(Given text):
67' I fully expected Riise to have a second concussion after taking a size Juan to the face. Typical Roma: one miskick all day and it winds up imprinting laces on the face of the guy who recently took three weeks to remember his name.

70' Reading through the Basel projected...

1 Costanzo, 22 Inkoom, 28 Ferati, 19 Abraham, 20 Safari; 17 Shaqiri, 10 Yapi Yapo, 8 Huggel, 14 Stocker; 13 Frei, 9 Streller.

...I can actually see a few things. Don't usually get these bonuses with Swiss opposition. (Missed the first fixture, liveblogged the second - therefore I saw probably 12 minutes of Basel last year.)

The first thing is that Frei and Streller is a good matchup for the centerbacks - including Mexes, should he play. They're not the most mobile in the world, not by some distance, and those types seem to be handled well by Juan + Friend.

Shaqiri can be a nightmare, which we got a glimpse of at the World Cup; on the left Safari's a winger at heart, so a little like Max (R.I.P.), which means overlap city with Stocker a nice fallback. So take the wings, the wings I say.

78' No one can describe the Genoa goal, so it's not worth bothering.

80' Castellini's sort of like Bizarro Riise: despite playing left mid his first inclination was to drift back into defense, while John naturally drifts into offside positions.

81' Rudolf's a pesky feller.

85' Watching the Toni-Burdi replay again, I'm not sure how much of a push Nico gave Luca. Real time I thought it a penalty, but now, not so much.

87' Little more disorganization while being pressed back, which is to be expected with tired bodies, Simplicio having played three minutes all year and Bizarro Riise on the pitch. None of which would've been an issue had, say, Brighi or Perrotta or Taddei subbed in on most normal days, but it makes me think the three points, though not lucky, were of the skin-of-their-teeth variety.

(Prompt 1): Locate every line in the rows that contains the string "pulmonary", and copy each such line; the match is case-sensitive.
The rows that follow have no connection to the passage above.

(Records):
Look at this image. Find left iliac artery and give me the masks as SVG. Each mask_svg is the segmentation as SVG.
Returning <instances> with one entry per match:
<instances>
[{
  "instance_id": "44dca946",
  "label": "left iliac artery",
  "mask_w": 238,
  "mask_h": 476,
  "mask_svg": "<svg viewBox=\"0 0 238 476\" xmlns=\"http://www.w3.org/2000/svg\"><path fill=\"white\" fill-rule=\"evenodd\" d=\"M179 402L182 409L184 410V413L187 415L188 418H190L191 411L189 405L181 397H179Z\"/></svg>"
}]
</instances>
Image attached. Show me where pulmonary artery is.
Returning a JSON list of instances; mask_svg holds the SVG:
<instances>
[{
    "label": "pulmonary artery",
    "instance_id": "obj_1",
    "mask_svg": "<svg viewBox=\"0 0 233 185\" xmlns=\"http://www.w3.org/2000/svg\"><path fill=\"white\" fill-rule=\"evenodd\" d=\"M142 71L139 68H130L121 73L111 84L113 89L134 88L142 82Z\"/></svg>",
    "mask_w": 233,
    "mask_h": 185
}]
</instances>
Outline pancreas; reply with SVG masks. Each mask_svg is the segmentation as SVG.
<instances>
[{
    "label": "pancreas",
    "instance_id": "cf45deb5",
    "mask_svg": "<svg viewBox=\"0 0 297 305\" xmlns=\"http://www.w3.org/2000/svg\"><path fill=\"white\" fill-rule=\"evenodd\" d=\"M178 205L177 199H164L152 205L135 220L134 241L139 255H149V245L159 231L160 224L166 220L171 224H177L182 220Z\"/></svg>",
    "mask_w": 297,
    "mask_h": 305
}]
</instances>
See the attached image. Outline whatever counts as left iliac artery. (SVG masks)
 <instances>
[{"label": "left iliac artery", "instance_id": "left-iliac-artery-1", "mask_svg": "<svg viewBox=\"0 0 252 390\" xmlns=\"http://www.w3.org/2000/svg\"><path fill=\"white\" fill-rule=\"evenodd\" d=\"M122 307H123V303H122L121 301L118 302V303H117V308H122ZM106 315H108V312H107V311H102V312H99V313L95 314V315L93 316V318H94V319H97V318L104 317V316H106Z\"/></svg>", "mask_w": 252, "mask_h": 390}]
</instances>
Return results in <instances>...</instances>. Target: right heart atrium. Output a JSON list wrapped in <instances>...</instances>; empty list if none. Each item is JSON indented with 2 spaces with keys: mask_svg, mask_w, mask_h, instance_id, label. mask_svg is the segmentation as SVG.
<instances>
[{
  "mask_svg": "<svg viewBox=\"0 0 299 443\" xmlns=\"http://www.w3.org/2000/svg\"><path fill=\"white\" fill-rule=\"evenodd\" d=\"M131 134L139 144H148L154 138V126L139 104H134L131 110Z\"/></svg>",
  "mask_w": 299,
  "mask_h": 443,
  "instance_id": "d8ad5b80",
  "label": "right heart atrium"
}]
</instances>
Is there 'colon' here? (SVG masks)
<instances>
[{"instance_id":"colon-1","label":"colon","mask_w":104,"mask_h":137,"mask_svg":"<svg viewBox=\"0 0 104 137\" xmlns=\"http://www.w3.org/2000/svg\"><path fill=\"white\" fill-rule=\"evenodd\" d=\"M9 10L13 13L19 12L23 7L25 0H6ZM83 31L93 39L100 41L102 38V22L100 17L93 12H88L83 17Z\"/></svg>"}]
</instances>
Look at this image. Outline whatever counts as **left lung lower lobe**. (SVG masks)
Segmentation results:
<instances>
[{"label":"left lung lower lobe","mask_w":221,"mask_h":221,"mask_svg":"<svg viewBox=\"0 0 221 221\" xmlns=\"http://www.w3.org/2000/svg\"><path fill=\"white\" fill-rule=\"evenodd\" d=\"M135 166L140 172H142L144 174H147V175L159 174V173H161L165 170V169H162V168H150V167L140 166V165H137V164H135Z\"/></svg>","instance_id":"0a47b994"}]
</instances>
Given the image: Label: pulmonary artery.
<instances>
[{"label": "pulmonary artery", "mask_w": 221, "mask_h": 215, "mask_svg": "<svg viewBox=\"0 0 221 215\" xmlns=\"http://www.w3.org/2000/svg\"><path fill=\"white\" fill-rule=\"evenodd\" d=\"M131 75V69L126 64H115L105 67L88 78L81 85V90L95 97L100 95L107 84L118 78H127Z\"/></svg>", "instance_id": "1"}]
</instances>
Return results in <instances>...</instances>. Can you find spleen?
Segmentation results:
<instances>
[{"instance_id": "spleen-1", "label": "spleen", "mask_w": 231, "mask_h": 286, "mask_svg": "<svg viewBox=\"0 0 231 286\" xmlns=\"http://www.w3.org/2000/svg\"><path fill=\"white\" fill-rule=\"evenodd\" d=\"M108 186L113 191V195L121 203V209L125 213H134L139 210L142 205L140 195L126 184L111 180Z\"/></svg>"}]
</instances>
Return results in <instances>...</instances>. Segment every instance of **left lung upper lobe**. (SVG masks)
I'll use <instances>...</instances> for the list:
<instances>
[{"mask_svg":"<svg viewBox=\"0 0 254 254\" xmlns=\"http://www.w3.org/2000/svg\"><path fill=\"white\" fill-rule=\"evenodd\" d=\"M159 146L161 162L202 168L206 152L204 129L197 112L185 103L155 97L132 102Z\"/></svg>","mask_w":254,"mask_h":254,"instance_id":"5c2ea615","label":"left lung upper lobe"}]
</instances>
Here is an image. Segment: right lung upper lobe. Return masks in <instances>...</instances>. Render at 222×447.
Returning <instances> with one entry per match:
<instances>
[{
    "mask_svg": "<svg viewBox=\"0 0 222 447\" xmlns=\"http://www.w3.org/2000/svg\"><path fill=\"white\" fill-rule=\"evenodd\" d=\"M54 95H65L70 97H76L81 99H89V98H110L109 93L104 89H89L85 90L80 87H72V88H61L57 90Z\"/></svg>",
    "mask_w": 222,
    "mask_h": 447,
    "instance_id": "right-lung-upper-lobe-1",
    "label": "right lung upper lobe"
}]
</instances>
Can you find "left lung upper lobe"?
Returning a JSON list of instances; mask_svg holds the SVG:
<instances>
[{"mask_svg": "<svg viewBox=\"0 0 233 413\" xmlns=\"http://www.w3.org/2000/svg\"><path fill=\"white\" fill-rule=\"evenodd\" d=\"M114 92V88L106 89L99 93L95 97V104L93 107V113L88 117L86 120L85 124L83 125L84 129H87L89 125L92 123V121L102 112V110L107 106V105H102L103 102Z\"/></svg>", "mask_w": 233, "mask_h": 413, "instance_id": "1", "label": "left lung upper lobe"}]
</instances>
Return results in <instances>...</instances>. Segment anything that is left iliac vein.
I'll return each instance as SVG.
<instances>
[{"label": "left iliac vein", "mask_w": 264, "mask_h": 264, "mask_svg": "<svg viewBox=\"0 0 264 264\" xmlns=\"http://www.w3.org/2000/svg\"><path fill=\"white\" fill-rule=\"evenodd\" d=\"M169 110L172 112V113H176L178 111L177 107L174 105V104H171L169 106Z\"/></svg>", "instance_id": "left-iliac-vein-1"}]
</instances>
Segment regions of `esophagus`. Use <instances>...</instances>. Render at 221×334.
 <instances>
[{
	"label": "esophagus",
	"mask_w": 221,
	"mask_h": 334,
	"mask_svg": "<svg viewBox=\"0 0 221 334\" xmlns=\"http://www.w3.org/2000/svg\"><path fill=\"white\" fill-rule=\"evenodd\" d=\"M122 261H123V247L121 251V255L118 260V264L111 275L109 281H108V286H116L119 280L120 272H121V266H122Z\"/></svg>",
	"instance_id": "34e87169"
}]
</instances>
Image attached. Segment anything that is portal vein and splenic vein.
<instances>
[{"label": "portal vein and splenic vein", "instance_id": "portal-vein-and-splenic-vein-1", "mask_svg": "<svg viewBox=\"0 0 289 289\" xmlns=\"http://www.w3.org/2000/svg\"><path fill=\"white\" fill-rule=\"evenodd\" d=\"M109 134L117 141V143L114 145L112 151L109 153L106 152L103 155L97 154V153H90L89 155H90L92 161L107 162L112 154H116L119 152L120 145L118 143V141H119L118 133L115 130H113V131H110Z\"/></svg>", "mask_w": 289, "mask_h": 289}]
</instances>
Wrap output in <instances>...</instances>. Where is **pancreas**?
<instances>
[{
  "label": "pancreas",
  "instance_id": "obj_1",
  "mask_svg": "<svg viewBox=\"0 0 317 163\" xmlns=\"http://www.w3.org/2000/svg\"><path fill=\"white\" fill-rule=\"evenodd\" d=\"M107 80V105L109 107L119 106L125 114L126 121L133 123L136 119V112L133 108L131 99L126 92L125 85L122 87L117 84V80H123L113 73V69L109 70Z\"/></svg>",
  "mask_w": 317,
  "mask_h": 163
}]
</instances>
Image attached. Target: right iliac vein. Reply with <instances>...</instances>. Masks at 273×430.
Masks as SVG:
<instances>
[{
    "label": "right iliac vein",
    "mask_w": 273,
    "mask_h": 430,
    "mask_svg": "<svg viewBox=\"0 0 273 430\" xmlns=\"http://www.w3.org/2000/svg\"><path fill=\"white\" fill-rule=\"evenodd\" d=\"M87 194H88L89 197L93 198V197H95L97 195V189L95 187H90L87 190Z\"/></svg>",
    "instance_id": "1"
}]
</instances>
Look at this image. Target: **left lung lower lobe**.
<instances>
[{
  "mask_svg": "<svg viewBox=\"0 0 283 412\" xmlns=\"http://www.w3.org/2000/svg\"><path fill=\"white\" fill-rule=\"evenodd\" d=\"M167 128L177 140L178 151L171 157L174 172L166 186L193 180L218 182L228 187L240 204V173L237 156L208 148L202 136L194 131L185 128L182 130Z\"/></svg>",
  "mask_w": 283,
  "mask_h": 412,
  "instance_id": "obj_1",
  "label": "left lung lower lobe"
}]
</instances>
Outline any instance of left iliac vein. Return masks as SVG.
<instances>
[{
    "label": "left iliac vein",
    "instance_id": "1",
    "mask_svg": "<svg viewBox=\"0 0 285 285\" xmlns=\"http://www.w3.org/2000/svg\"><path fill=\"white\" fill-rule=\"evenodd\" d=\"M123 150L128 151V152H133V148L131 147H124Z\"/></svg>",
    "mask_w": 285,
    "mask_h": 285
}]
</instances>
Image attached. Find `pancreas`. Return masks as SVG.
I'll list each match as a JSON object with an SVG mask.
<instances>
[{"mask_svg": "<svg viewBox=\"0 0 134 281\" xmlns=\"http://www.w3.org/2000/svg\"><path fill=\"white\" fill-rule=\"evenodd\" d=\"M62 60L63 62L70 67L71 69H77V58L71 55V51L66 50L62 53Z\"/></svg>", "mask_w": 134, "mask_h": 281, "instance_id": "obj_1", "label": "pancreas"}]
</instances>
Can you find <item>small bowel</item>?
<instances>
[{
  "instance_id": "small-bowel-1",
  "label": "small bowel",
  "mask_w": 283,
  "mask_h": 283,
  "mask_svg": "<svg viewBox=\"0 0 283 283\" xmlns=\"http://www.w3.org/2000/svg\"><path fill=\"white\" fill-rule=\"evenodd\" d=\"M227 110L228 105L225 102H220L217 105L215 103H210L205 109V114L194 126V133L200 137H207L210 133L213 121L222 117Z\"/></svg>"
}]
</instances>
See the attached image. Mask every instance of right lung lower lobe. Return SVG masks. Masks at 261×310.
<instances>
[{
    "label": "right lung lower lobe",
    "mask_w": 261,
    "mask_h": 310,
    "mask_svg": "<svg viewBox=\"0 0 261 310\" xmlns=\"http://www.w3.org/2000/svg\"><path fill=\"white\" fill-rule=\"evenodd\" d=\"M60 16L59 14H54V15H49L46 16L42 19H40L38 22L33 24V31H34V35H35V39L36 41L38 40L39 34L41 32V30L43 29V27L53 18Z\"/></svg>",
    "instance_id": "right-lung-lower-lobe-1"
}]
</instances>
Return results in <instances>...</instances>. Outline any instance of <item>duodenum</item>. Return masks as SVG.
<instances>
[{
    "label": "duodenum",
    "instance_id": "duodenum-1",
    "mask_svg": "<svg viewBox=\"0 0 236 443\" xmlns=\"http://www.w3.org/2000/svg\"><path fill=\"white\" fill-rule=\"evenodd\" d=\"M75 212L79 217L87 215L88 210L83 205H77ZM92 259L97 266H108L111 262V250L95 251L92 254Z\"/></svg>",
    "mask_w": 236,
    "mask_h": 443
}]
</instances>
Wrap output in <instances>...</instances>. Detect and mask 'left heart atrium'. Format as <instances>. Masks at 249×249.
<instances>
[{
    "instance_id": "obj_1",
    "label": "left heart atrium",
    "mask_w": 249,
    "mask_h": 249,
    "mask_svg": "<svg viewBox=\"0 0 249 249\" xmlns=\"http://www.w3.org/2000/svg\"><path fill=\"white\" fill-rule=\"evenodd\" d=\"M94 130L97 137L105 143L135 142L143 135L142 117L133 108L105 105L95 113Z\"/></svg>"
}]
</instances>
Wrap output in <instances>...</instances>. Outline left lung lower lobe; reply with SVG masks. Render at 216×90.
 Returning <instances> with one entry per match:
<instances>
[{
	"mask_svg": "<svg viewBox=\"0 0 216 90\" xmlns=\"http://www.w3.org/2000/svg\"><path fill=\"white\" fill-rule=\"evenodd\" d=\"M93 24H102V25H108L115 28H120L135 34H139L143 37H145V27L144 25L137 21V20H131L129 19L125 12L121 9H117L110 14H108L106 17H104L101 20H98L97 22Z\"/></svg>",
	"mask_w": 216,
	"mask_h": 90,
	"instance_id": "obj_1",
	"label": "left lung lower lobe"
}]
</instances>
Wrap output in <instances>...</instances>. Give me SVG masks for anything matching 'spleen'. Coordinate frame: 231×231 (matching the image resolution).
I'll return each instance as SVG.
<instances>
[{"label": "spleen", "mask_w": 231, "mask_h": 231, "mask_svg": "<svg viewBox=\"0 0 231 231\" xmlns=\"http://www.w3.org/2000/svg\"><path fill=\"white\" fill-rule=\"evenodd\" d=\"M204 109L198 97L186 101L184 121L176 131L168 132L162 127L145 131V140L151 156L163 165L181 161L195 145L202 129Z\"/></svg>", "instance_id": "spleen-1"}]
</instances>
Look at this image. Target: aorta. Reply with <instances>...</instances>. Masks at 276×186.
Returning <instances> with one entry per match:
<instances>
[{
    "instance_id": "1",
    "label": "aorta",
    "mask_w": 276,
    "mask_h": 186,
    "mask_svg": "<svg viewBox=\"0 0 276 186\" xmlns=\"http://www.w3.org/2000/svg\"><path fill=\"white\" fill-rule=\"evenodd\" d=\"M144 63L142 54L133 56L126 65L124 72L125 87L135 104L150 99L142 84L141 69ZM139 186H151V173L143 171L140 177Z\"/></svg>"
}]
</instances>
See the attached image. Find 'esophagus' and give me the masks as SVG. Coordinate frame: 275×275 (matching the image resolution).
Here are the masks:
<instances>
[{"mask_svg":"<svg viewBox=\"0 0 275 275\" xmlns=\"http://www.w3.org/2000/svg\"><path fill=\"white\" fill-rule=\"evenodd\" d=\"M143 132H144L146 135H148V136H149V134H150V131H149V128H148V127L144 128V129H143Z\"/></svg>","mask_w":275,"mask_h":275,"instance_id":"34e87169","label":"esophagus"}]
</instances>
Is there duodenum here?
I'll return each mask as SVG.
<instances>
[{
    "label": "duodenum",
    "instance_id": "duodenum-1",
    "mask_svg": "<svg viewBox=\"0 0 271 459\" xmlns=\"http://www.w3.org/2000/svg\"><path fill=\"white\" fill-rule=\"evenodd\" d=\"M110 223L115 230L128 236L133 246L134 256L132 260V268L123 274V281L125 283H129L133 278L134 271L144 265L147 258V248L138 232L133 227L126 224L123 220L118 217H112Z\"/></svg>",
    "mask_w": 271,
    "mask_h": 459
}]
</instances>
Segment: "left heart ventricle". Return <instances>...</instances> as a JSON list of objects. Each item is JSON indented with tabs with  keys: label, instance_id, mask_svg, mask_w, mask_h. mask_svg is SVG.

(Prompt 2):
Answer these questions about the match commentary:
(a) Which two Basel players does the writer call a good matchup for the centerbacks?
(b) Which player does the writer describe as "sort of like Bizarro Riise"?
(c) At which minute does the writer say no one can describe the Genoa goal?

(Full solution 1):
Image attached. Show me where pulmonary artery is.
    "label": "pulmonary artery",
Given the image: Label: pulmonary artery.
[{"label": "pulmonary artery", "mask_w": 221, "mask_h": 215, "mask_svg": "<svg viewBox=\"0 0 221 215\" xmlns=\"http://www.w3.org/2000/svg\"><path fill=\"white\" fill-rule=\"evenodd\" d=\"M131 75V69L126 64H115L105 67L88 78L81 85V90L95 97L100 95L107 84L118 78H127Z\"/></svg>", "instance_id": "1"}]

(Full solution 2):
(a) Frei and Streller.
(b) Castellini.
(c) The 78th minute.